EXERCISE GOAL:
Your job is to write out each record exactly, leaving none out.

STUDY MATERIAL:
------------------------------------------------------------------------

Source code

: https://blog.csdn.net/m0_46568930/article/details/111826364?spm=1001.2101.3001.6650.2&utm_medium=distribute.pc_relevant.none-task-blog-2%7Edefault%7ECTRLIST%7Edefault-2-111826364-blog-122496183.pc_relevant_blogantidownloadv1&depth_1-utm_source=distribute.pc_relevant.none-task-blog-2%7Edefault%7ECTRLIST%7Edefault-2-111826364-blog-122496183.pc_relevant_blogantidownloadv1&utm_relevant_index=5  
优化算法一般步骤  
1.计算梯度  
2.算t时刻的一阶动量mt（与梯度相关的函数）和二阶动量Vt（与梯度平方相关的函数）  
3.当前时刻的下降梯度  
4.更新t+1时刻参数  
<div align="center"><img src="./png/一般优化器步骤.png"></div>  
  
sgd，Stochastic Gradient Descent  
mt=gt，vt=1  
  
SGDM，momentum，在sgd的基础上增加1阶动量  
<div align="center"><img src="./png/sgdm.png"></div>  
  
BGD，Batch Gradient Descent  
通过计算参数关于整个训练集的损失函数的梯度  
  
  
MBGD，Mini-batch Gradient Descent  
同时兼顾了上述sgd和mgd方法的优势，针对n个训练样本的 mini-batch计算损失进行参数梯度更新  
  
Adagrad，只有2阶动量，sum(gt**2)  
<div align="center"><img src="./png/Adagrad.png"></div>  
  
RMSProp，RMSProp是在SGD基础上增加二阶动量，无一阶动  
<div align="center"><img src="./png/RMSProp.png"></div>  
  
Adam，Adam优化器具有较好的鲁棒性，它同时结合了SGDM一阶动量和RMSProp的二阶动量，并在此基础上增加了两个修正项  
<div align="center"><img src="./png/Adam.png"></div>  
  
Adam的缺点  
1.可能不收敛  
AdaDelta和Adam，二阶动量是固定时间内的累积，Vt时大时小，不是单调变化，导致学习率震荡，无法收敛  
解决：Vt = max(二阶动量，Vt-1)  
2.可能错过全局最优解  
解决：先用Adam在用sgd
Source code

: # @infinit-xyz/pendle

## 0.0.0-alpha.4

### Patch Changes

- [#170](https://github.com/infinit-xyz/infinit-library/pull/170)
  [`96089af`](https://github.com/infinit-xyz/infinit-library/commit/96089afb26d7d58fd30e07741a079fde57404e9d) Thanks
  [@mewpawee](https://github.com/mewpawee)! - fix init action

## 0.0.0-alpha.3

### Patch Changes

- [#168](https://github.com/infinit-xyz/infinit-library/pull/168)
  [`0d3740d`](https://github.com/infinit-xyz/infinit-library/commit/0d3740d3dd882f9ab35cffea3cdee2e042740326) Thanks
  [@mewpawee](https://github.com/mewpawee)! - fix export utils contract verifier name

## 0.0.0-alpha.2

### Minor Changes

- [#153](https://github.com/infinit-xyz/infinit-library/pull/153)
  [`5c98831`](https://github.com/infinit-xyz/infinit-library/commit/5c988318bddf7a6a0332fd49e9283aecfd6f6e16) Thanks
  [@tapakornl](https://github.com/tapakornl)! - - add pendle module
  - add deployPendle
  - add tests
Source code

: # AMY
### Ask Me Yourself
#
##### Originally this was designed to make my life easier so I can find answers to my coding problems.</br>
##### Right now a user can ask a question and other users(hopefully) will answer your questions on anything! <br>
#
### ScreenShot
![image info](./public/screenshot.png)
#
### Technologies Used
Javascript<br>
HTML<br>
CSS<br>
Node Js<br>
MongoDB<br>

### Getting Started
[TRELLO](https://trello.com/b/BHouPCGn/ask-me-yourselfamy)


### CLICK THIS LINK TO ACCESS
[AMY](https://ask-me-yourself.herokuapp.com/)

------------------------------------------------------------------------

WRITTEN ANSWER:
Source code

: https://blog.csdn.net/m0_46568930/article/details/111826364?spm=1001.2101.3001.6650.2&utm_medium=distribute.pc_relevant.none-task-blog-2%7Edefault%7ECTRLIST%7Edefault-2-111826364-blog-122496183.pc_relevant_blogantidownloadv1&depth_1-utm_source=distribute.pc_relevant.none-task-blog-2%7Edefault%7ECTRLIST%7Edefault-2-111826364-blog-122496183.pc_relevant_blogantidownloadv1&utm_relevant_index=5  
优化算法一般步骤  
1.计算梯度  
2.算t时刻的一阶动量mt（与梯度相关的函数）和二阶动量Vt（与梯度平方相关的函数）  
3.当前时刻的下降梯度  
4.更新t+1时刻参数  
<div align="center"><img src="./png/一般优化器步骤.png"></div>  
  
sgd，Stochastic Gradient Descent  
mt=gt，vt=1  
  
SGDM，momentum，在sgd的基础上增加1阶动量  
<div align="center"><img src="./png/sgdm.png"></div>  
  
BGD，Batch Gradient Descent  
通过计算参数关于整个训练集的损失函数的梯度  
  
  
MBGD，Mini-batch Gradient Descent  
同时兼顾了上述sgd和mgd方法的优势，针对n个训练样本的 mini-batch计算损失进行参数梯度更新  
  
Adagrad，只有2阶动量，sum(gt**2)  
<div align="center"><img src="./png/Adagrad.png"></div>  
  
RMSProp，RMSProp是在SGD基础上增加二阶动量，无一阶动  
<div align="center"><img src="./png/RMSProp.png"></div>  
  
Adam，Adam优化器具有较好的鲁棒性，它同时结合了SGDM一阶动量和RMSProp的二阶动量，并在此基础上增加了两个修正项  
<div align="center"><img src="./png/Adam.png"></div>  
  
Adam的缺点  
1.可能不收敛  
AdaDelta和Adam，二阶动量是固定时间内的累积，Vt时大时小，不是单调变化，导致学习率震荡，无法收敛  
解决：Vt = max(二阶动量，Vt-1)  
2.可能错过全局最优解  
解决：先用Adam在用sgd
Source code

: # @infinit-xyz/pendle

## 0.0.0-alpha.4

### Patch Changes

- [#170](https://github.com/infinit-xyz/infinit-library/pull/170)
  [`96089af`](https://github.com/infinit-xyz/infinit-library/commit/96089afb26d7d58fd30e07741a079fde57404e9d) Thanks
  [@mewpawee](https://github.com/mewpawee)! - fix init action

## 0.0.0-alpha.3

### Patch Changes

- [#168](https://github.com/infinit-xyz/infinit-library/pull/168)
  [`0d3740d`](https://github.com/infinit-xyz/infinit-library/commit/0d3740d3dd882f9ab35cffea3cdee2e042740326) Thanks
  [@mewpawee](https://github.com/mewpawee)! - fix export utils contract verifier name

## 0.0.0-alpha.2

### Minor Changes

- [#153](https://github.com/infinit-xyz/infinit-library/pull/153)
  [`5c98831`](https://github.com/infinit-xyz/infinit-library/commit/5c988318bddf7a6a0332fd49e9283aecfd6f6e16) Thanks
  [@tapakornl](https://github.com/tapakornl)! - - add pendle module
  - add deployPendle
  - add tests
Source code

: # AMY
### Ask Me Yourself
#
##### Originally this was designed to make my life easier so I can find answers to my coding problems.</br>
##### Right now a user can ask a question and other users(hopefully) will answer your questions on anything! <br>
#
### ScreenShot
![image info](./public/screenshot.png)
#
### Technologies Used
Javascript<br>
HTML<br>
CSS<br>
Node Js<br>
MongoDB<br>

### Getting Started
[TRELLO](https://trello.com/b/BHouPCGn/ask-me-yourselfamy)


### CLICK THIS LINK TO ACCESS
[AMY](https://ask-me-yourself.herokuapp.com/)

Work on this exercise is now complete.